Tags: IRS Scandal | EPA | IRS | Oversight | emails | lost | hard drives

EPA Tells Oversight Committee It Lost Investigation Emails, Too

By Sandy Fitzgerald   |   Thursday, 26 Jun 2014 12:07 PM

The IRS isn't the only government agency that has lost emails that the House Oversight Committee wants to see as part of an investigation — now the Environmental Protection Agency said it is missing emails as well.

"I don't believe this is a missing hard drive issue," EPA Administrator Gina McCarthy told the Republican-led committee on Wednesday, CNN reported.  "There is a challenge getting access to the data on it ... I'm still hoping we recover all those emails."
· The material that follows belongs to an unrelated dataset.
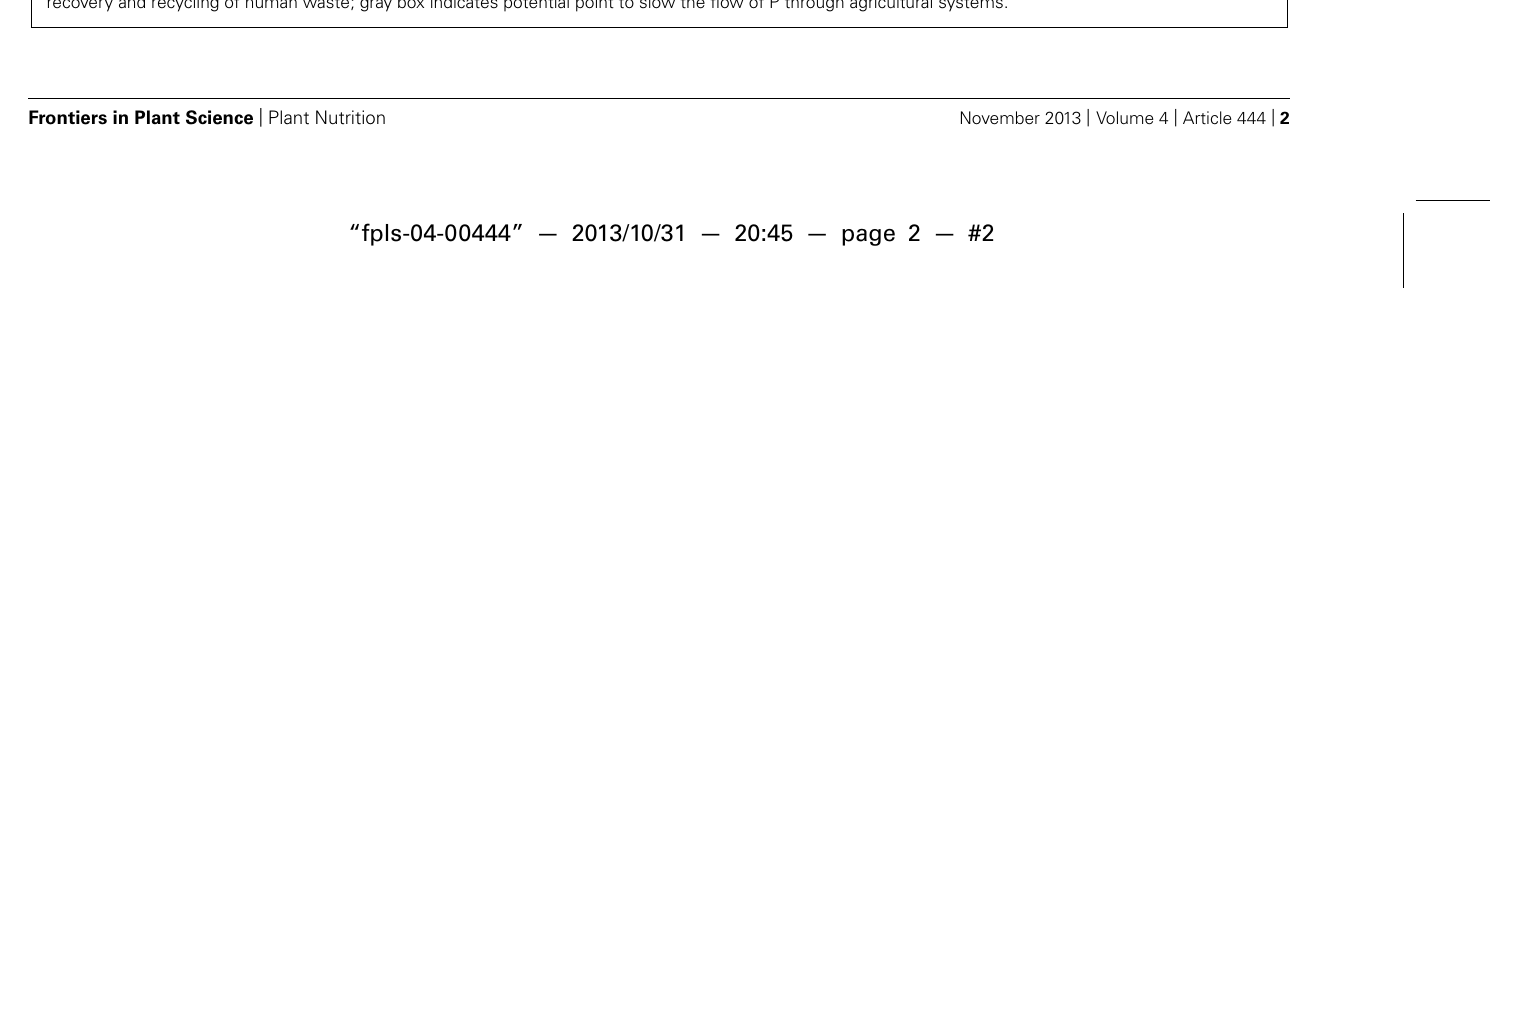
Frontiers in Plant Science | Plant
Her admission came just as the committee was focusing on the Internal Revenue Service's contention that the hard drive on a computer used by former official Lois Lerner had been destroyed after it crashed, losing emails that Oversight says are crucial in its investigation into whether the agency improperly targeted conservative groups for extra scrutiny.

The missing EPA emails belong to a biologist who had worked on a controversial mining project assessment for the Pebble Mine in Alaska. The Oversight Committee and the EPA's own inspector general are conducting separate investigations into whether the biologist or the EPA colluded with environmentalists on a negative review of the Alaskan project.

The EPA froze the permitting process for the mine after a review showed it could harm a nearby sockeye salmon fishery in Bristol Bay.

McCarthy's news about the missing emails was met with disapproval from Oversight Committee members.

"I heard similar testimony yesterday," Republican Rep. Mark Meadows of North Carolina told her, referring to Tuesday's hearing about the missing Lerner emails.

Lerner's computer crashed in June 2011, according to IRS officials, resulting in the loss of records that are sought in investigations into the agency's targeting of conservative and tea party groups seeking tax-exempt status. At the time, the agency tried to recover the records, but without success.

McCarthy said the biologist in the EPA investigation was not a decision-maker in the permitting process, but instead was hired to give input for the science assessment. Further, she said no decisions have been made on Pebble Mine's permit.

Meadows asked her if the agency broke federal laws on record-keeping and if the biologist's emails were preserved, and she said the EPA has notified the National Archives and Records Administration about the hard-drive issue.

Oversight Committee Chairman Darrell Issa, a California Republican, demanded the EPA turn over the documents, which were subpoenaed last year.

"I am telling you, the time to comply is now," Issa told her. "If it is not complied with ... this committee will consider and vote on contempt. I hope that over the next few days our folks and your folks can resolve this with all the emails."